• _Текст задания A_: Воспроизведите без изменений строки записей: с самой первой строки записей по строку, содержащую «road: (406, 416)», включая обе границы.

• _Исходный текст_:
= = = = =
Пользовался успехом у балерин, поскольку был отличным, «удобным» партнером. Танцевал с Галиной Улановой. Долгое время был практически постоянным партнером Майи Плисецкой.
В 1977 г., закончив карьеру танцовщика, стал педагогом-репетитором Большого театра. Под его руководством репетировали выдающиеся премьеры труппы, среди которых блистательная плеяда танцовщиков 1990-2000-х гг. — Андрей Уваров, Сергей Филин, Николай Цискаридзе.

Блистательная фотогалерея:
http://vk.com/ballet_foto?z=album-11665068_151656593

Источник

Известная программа "Абсолютный слух", в которой на крыше театра Ковент-Гарден в Лондоне учитель и ученик -- Николай Фадеечев и Николай Цискаридзе - беседуют о триумфальном пути Большого балета на мировых сценах:

0

2

Ув. ТВЕНТИ, прошу прощения, если что-то не так помню, но будучи гостем на форуме где-то весной 2013 года прочла информацию о некоем письме против НМЦ, подписанное его наставником на тот момент Николаем Фадеечевым. У меня осталось очень неприятное чувство при упоминании имени Н. Фадеечева, да ещё усугубившееся переходом к нему А. Овчаренко (два предателя в одном флаконе). Если не права, то поправьте, а то оба этих человека вызывают у меня слишком негативную реакцию.

0

3

Да, в программе "Собчак живьем", вышедшей в эфир 10.01.2013 года, Николай Максимович говорил о том, что Николай Борисович подписал письмо против него. И, насколько мне известно, после этого события, НМ перестал заниматься у педагога Фадеечева. Но знаки уважения оказывать ему не перестал. И в год 80-летия Николая Борисовича принял участие в юбилейном спектакле в его честь. 3 февраля 2013 танцевал Злого Гения и поздравлял своего, теперь уже бывшего, педагога с юбилеем.

http://s9.uploads.ru/SpRt8.jpg

http://s8.uploads.ru/7QvP0.jpg

http://s8.uploads.ru/ZPrFb.jpg

Фото Отсюда

Что касается Артема Овчаренко, то я от него тоже не в восторге. Однако Григорович хвалит его исполнение партии Принца-Щелкунчика. Искренне не понимаю, что там можно хвалить, но не удалять же нам из-за этого с форума тему, посвященную Великому Григу. :)

0

4

Спасибо, Твенти. С удовольствием посмотрела ссылку на Дольчева.
http://img-fotki.yandex.ru/get/5639/196500389.1/0_990ef_c5475e9f_XL

...А чести добавил ему один человек - все тот же Николай Цискаридзе, который с некоторых пор не его ученик, но это не помешало ему стать главным украшением творческой деятельности на ниве педагогики Н.Фадеечева. И в этом спектакле Цискаридзе сделал все для того, чтобы ценность трудов педагога совершенно ясно дошла до публики, пришедшей в этот вечер; чтобы в наиболее выгодном свете представить юбиляра. Вот ученик, которым может гордиться любой педагог и совершенно понятно, что Фадеечев всегда понимал какой бесценный материал был у него в руках. В этот вечер Цискаридзе удалось всё, начиная от танцев и заканчивая успехом -  бурным шквалом на выходе и на протяжении всего его присутствия на сцене...
= = = = =
• _Текст задания B_: Объясните на основе исходного текста, чем был обусловлен успех танцовщика из первого абзаца у балерин.
= = = = =
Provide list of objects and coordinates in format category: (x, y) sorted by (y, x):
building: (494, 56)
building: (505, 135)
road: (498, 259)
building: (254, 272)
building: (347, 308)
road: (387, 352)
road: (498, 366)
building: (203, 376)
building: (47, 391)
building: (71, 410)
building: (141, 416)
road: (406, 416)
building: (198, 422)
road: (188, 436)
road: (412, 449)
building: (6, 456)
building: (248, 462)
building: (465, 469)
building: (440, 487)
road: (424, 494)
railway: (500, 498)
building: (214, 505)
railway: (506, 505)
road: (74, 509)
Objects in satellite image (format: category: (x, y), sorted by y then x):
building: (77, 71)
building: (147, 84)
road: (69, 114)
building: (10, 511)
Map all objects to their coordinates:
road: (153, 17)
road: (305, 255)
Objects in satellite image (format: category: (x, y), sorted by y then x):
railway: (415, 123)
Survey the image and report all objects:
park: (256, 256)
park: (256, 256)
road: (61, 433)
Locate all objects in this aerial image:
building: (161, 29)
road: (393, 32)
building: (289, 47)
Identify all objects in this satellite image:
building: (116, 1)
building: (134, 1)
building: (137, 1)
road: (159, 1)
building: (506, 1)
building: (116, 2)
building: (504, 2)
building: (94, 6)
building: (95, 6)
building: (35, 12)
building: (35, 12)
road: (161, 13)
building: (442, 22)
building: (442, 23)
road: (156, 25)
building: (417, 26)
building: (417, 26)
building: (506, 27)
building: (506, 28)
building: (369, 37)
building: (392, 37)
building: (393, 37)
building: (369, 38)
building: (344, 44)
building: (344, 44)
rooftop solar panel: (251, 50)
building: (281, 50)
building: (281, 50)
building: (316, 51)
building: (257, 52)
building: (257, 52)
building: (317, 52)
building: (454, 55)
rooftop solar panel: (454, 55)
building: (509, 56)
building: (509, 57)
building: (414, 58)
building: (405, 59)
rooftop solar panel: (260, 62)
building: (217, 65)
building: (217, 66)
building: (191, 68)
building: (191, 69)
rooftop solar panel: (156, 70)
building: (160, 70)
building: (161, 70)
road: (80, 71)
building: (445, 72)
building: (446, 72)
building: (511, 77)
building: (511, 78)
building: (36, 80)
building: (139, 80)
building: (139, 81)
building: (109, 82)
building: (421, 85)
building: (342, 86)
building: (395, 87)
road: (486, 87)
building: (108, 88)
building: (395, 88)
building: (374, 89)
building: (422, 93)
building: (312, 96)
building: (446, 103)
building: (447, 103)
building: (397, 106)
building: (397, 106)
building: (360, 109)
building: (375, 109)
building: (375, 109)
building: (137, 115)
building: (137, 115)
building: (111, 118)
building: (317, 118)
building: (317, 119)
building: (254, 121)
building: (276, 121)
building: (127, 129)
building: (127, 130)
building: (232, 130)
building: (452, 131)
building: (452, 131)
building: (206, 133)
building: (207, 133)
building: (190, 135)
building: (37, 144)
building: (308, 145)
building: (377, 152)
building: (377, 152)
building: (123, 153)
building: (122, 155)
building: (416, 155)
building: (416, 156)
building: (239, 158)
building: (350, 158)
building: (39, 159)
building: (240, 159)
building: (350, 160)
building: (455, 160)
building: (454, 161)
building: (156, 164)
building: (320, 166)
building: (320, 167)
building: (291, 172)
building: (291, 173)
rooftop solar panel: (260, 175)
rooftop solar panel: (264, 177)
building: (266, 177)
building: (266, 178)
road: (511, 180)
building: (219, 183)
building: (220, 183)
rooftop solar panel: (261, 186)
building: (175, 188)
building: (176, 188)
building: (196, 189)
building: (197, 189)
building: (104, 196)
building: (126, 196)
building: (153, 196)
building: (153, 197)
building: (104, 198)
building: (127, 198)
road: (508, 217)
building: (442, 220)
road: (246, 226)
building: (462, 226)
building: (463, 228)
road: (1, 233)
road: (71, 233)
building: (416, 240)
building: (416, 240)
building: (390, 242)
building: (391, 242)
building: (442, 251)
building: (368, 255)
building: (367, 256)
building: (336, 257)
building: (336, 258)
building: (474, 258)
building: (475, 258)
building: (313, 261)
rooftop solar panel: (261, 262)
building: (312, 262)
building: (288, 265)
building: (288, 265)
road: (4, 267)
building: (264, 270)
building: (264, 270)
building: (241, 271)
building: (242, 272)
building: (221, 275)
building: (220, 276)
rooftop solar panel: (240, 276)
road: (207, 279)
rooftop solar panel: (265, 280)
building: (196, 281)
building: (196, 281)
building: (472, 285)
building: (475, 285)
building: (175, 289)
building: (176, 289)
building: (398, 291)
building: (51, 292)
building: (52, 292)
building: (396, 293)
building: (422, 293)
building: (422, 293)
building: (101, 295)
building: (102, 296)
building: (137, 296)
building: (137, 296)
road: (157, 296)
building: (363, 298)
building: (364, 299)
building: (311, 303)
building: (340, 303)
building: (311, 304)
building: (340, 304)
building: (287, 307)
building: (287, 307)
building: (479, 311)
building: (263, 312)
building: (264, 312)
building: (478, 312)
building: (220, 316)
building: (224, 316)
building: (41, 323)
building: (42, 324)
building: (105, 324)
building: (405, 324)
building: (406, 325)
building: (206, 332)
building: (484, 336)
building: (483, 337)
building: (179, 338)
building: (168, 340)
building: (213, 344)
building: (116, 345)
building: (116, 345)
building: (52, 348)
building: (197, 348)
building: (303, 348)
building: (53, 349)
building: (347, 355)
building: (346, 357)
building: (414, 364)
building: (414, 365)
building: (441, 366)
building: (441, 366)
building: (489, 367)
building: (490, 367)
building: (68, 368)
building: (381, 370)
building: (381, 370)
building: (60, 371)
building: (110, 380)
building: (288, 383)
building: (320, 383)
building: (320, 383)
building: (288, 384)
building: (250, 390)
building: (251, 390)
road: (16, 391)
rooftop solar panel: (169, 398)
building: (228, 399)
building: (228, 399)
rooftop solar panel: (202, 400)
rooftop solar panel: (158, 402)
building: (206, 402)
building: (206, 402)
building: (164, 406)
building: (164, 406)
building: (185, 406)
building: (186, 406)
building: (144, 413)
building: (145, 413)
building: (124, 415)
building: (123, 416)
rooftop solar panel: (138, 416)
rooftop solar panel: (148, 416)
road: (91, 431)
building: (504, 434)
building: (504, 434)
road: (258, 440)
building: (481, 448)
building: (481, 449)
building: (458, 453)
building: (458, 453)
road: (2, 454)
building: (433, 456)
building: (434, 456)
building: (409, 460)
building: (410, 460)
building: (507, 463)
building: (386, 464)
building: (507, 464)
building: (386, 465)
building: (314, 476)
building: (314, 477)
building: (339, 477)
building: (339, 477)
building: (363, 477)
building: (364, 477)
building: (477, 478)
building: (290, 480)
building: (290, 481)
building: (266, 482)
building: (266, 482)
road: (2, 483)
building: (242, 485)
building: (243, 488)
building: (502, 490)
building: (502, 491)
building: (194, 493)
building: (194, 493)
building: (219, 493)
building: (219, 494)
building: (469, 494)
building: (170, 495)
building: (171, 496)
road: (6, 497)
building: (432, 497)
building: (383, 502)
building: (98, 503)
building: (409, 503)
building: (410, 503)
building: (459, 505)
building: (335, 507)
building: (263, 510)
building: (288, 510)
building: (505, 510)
= = = = =
• _Ответ A_:
Provide list of objects and coordinates in format category: (x, y) sorted by (y, x):
building: (494, 56)
building: (505, 135)
road: (498, 259)
building: (254, 272)
building: (347, 308)
road: (387, 352)
road: (498, 366)
building: (203, 376)
building: (47, 391)
building: (71, 410)
building: (141, 416)
road: (406, 416)

• _Ответ B_: Танцовщик пользовался успехом у балерин, поскольку был отличным, «удобным» партнером.